Dataset items:
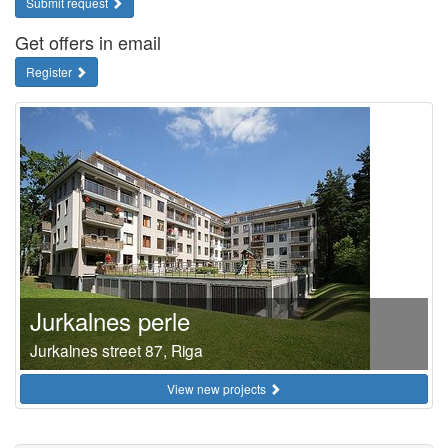
Submit request
Get offers in email
Register
Jurkalnes perle
Jurkalnes street 87, Riga
View new projects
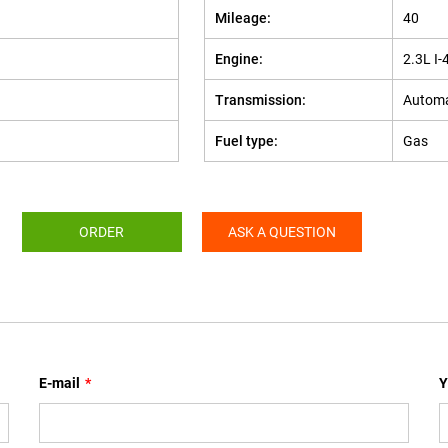
Mileage:
40
Engine:
2.3L I-
Transmission:
Automa
Fuel type:
Gas
ORDER
ASK A QUESTION
E-mail
*
Y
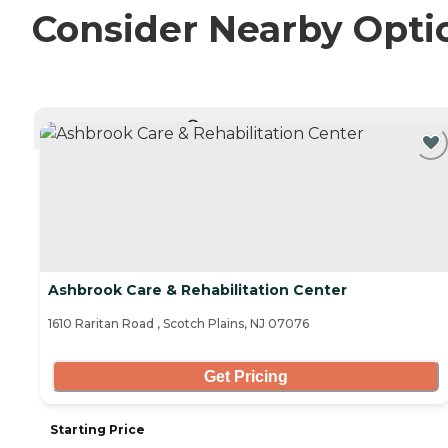
Consider Nearby Opti
CURRENTLY VIEWING
Ashbrook Care & Rehabilitation Center
1610 Raritan Road , Scotch Plains, NJ 07076
Get Pricing
Starting Price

_Directions_
Pull out every line above and copy each one unchanged. Leave out the pictures.

_Solution to this problem_
Submit request
Get offers in email
Register
Jurkalnes perle
Jurkalnes street 87, Riga
View new projects
Mileage:
40
Engine:
2.3L I-
Transmission:
Automa
Fuel type:
Gas
ORDER
ASK A QUESTION
E-mail
*
Y
Consider Nearby Opti
CURRENTLY VIEWING
Ashbrook Care & Rehabilitation Center
1610 Raritan Road , Scotch Plains, NJ 07076
Get Pricing
Starting Price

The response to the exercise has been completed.